### Data
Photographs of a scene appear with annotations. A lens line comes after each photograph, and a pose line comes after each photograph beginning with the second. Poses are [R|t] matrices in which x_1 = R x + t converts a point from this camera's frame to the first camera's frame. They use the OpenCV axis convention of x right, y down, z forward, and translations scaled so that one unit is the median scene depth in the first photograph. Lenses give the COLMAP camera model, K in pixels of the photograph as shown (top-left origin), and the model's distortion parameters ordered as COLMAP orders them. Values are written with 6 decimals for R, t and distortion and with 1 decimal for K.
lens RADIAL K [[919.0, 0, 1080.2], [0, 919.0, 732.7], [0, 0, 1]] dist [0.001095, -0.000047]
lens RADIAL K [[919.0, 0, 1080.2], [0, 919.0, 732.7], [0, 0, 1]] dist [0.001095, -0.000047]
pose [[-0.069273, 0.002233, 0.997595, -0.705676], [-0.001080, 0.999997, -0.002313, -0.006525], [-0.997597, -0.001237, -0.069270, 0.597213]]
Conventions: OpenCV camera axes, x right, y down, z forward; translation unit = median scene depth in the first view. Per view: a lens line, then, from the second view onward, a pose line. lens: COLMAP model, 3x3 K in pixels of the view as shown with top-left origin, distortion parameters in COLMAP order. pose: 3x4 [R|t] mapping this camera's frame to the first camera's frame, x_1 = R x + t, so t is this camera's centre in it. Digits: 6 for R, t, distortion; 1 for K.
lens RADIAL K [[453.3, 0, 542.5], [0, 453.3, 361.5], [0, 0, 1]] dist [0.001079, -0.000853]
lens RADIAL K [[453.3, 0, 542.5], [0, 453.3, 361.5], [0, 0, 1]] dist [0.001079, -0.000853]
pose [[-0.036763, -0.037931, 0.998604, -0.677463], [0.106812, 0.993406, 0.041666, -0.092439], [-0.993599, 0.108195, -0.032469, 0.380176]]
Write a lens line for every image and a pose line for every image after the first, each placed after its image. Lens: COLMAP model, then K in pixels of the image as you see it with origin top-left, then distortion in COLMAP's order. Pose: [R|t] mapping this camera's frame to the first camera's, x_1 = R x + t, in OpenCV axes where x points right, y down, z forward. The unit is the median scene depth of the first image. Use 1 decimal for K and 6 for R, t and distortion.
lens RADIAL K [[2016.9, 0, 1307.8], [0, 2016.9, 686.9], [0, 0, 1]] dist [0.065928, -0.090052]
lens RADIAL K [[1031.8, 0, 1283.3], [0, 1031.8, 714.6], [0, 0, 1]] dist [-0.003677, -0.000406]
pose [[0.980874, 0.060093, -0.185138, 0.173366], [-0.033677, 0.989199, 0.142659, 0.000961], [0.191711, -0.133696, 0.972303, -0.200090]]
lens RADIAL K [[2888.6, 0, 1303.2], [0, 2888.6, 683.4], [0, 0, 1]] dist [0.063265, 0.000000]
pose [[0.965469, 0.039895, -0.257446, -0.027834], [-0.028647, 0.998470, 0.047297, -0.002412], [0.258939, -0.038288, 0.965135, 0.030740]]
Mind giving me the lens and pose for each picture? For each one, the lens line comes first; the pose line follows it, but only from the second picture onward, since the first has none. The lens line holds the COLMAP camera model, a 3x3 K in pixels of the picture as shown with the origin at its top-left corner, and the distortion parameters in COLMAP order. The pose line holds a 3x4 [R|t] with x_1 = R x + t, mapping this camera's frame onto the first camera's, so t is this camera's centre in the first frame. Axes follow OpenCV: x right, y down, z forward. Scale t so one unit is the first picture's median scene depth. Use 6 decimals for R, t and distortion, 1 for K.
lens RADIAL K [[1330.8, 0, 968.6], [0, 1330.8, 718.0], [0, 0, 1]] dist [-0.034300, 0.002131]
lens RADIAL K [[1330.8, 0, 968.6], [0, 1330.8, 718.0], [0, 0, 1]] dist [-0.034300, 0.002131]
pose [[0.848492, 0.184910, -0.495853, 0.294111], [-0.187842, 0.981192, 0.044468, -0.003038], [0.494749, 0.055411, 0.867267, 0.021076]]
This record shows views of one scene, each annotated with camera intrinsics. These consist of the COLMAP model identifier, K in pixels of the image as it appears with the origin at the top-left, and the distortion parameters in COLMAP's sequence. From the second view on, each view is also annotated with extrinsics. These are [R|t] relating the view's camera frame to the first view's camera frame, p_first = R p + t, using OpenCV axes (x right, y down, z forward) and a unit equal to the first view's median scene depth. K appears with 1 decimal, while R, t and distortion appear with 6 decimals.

### Task to complete
Switch "median" to "mean" in the lines running from the start of the material through the line holding "0.108195, -0.032469, 0.380176]]", inclusive, and write out only those lines with everything else unchanged.

### Finished exercise
Photographs of a scene appear with annotations. A lens line comes after each photograph, and a pose line comes after each photograph beginning with the second. Poses are [R|t] matrices in which x_1 = R x + t converts a point from this camera's frame to the first camera's frame. They use the OpenCV axis convention of x right, y down, z forward, and translations scaled so that one unit is the mean scene depth in the first photograph. Lenses give the COLMAP camera model, K in pixels of the photograph as shown (top-left origin), and the model's distortion parameters ordered as COLMAP orders them. Values are written with 6 decimals for R, t and distortion and with 1 decimal for K.
lens RADIAL K [[919.0, 0, 1080.2], [0, 919.0, 732.7], [0, 0, 1]] dist [0.001095, -0.000047]
lens RADIAL K [[919.0, 0, 1080.2], [0, 919.0, 732.7], [0, 0, 1]] dist [0.001095, -0.000047]
pose [[-0.069273, 0.002233, 0.997595, -0.705676], [-0.001080, 0.999997, -0.002313, -0.006525], [-0.997597, -0.001237, -0.069270, 0.597213]]
Conventions: OpenCV camera axes, x right, y down, z forward; translation unit = mean scene depth in the first view. Per view: a lens line, then, from the second view onward, a pose line. lens: COLMAP model, 3x3 K in pixels of the view as shown with top-left origin, distortion parameters in COLMAP order. pose: 3x4 [R|t] mapping this camera's frame to the first camera's frame, x_1 = R x + t, so t is this camera's centre in it. Digits: 6 for R, t, distortion; 1 for K.
lens RADIAL K [[453.3, 0, 542.5], [0, 453.3, 361.5], [0, 0, 1]] dist [0.001079, -0.000853]
lens RADIAL K [[453.3, 0, 542.5], [0, 453.3, 361.5], [0, 0, 1]] dist [0.001079, -0.000853]
pose [[-0.036763, -0.037931, 0.998604, -0.677463], [0.106812, 0.993406, 0.041666, -0.092439], [-0.993599, 0.108195, -0.032469, 0.380176]]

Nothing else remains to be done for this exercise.